IŞİD’in yapısı ve görüşleri hakkında neler söyleyebilirsiniz
IŞİD, 2004 yılında Irak’ta işgal sonrası kurulan, önce ABD askerleriyle bir savaşa giren ve daha sonrasında Suriye’de adını duymaya başladığımız bir yapı. Önceleri El Kaide ile birlikte çalışan, Zevahiri’nin “bizi Suriye’de Nusra temsil ediyor” açıklamasının ardından Kaide’den kopmuş olan bir örgüt. Suriye’de Esed güçleriyle ve muhalefet ile savaştı. Rakka bölgesinde kontrolü ele geçirdi. Suriye muhalefeti tarafından Esed’e hizmet etmekle suçlandı, akabinde siyasî analistler IŞİD’i İran’ın kurdurttuğunu ortaya attı. Daha sonrasında adını dünyaya Musul’da duyurdu. Musul’u ele geçirdi, Irak ordusuna ait teçhizatları ele geçirdi. Malikî’yi tehdit eder duruma geldi ve Irak’ta hükümet değişikliği oldu. Tabiî ki, “İran kurdu deniliyor; ama bunlar İran karşıtı bir örgüt, Şiilere karşılar neden bu kadar güçlenmesine müsaade edilsin?” sorusu çokça soruldu.

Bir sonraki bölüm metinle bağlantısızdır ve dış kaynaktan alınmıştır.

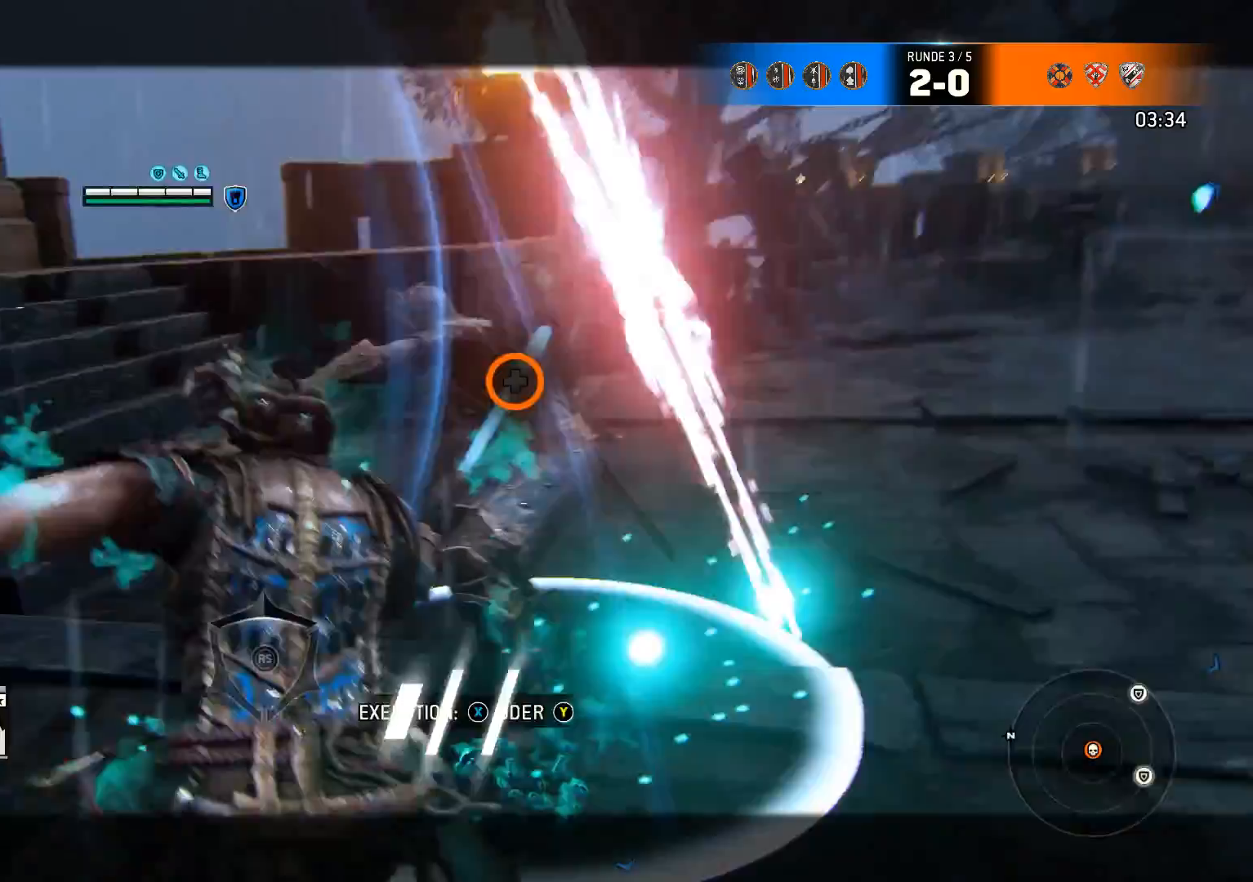
{"buttons": ["L2"], "left_stick": "center", "right_stick": "center", "events": [[50, "X", "down"], [67, "left_stick", "center"], [117, "X", "up"], [183, "X", "down"], [217, "X", "up"], [283, "X", "down"], [350, "X", "up"], [383, "X", "down"], [483, "X", "up"]]}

Belki de bir Amerikan veya İngiliz projesiydi; ama bu örgütler homojen yapıda olmadığı için bir süre sonra taşeronluğunu yaptıkları devletlere silahlarını çevirebilirler.
IŞİD’in kendi gündemi var mı; yoksa birilerinin amaçları doğrultusunda mı hareket ediyor?
Kendi gündemi var. Temel sıkıntı şu, IŞİD’le ilgili yapılan analizlerde ve yapılacak olan operasyonlarda IŞİD’in hafife alınmaya devam edilmesi. Bugüne kadar bu yapıldı. Taşeron denildi. İslâmcı örgütlerin tamamının İslâm coğrafyasında faaliyet gösterdiğini görürsünüz. İslâm coğrafyasında bir İslâm devleti kurma çabaları var. Bu da İslamofobinin Avrupa’da hortlamasına sebep oluyor. IŞİD’in kendi gündemi var ve IŞİD’i anlamak için iyi takip etmek gerekiyor. IŞİD öyle bir örgüt ki gazeteciler El-Kaide’nin kamplarına bile girmişlerdir; ama IŞİD’in kamplarına giremezler. Girerlerse akıbetlerinin ne olduğunu gördük. Bir devlet mantığıyla hareket ediyor ve bir devlet kurma iddiası var. IŞİD’in kendi medyası da var. Departmanları, bakanlıkları var belki de…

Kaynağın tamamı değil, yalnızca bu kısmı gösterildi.